Lester Solbakken • Back to Haystack Europe 2019

View the slides and video of this talk.

When allowing users to make comments on your content pages you face the problem that not all of them are worth showing - a difficult problem to solve. In this talk we’ll show how this problem was attacked using reinforcement learning at serving time on Yahoo content sites, using the Vespa open source platform to create a scalable production solution.

Yahoo properties such as Yahoo Finance, News and Sports allow users to comment on the articles, similar to many other apps and websites. To support this the team needed a system that can add, find, count and serve comments at scale in real time. Not all comments are equally as interesting or relevant though, and some articles can have hundreds of thousands of comments, so a good commenting system must also choose the right comments among these to show to users viewing the article. To accomplish this, the system must observe what users are doing and learn how to pick comments that are interesting.

Here we’ll explain how this problem was solved for Yahoo properties by using Vespa - the open source big data serving engine. We’ll start with the basics and then show how comment selection using neural nets and reinforcement learning was implemented with the successful result of increasing the average time spent per user on the sites.

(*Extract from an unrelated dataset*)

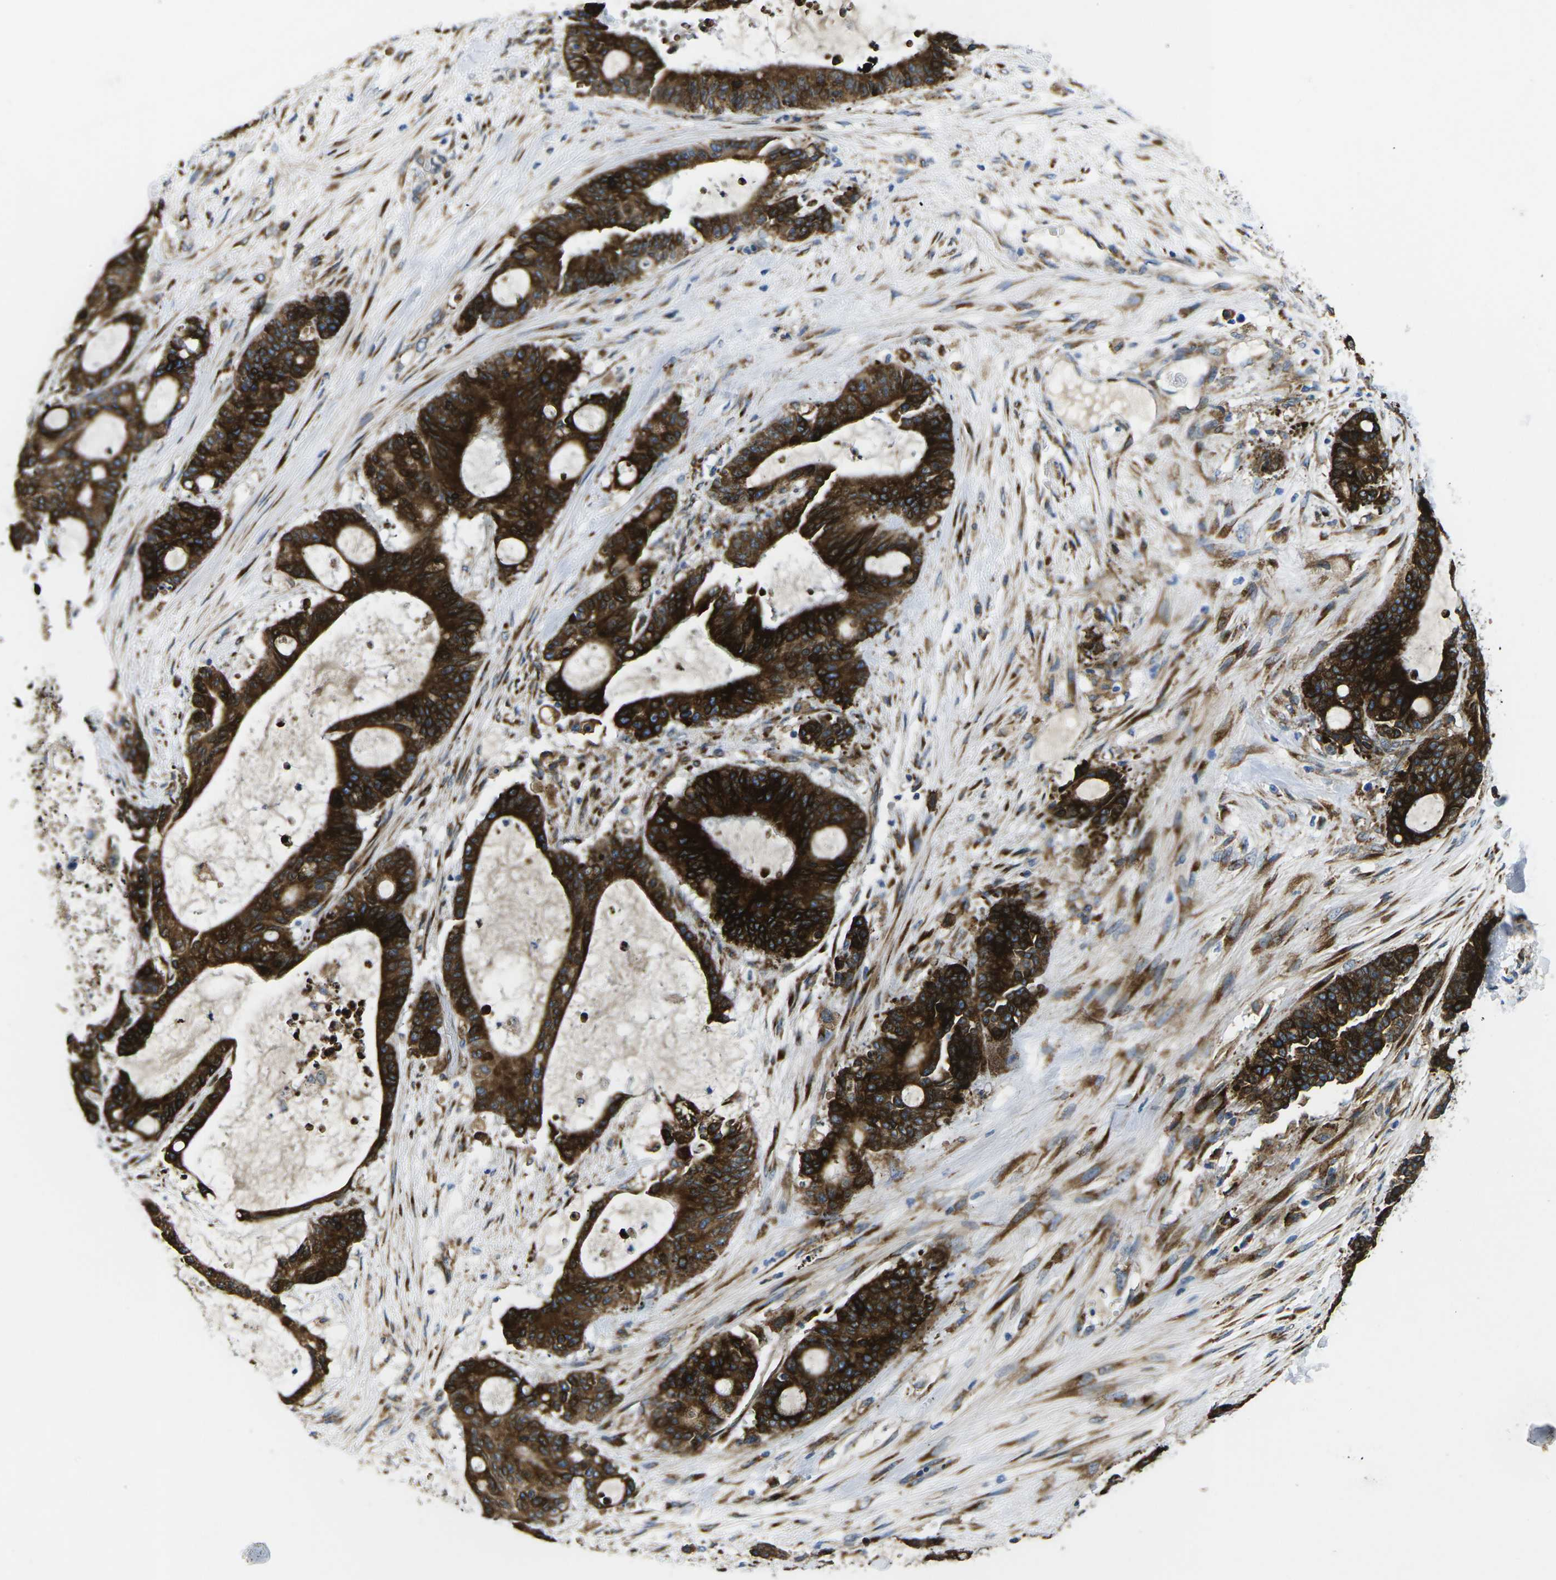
{"staining": {"intensity": "strong", "quantity": ">75%", "location": "cytoplasmic/membranous"}, "tissue": "liver cancer", "cell_type": "Tumor cells", "image_type": "cancer", "snomed": [{"axis": "morphology", "description": "Cholangiocarcinoma"}, {"axis": "topography", "description": "Liver"}], "caption": "Protein staining of liver cancer (cholangiocarcinoma) tissue reveals strong cytoplasmic/membranous expression in about >75% of tumor cells. (DAB (3,3'-diaminobenzidine) IHC with brightfield microscopy, high magnification).", "gene": "PDZD8", "patient": {"sex": "female", "age": 73}}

Lester Solbakken is a Principle Software Engineer at Verizon Media (previously Yahoo) on the vespa.ai platform, the open big data serving engine. His primary focus areas are machine learning engineering with emphasis on serving and search system ranking. Lester previously pursued a PhD within Artificial Intelligence and Machine Learning with neural networks, exploratory data analysis and self-organizing systems as main research topics.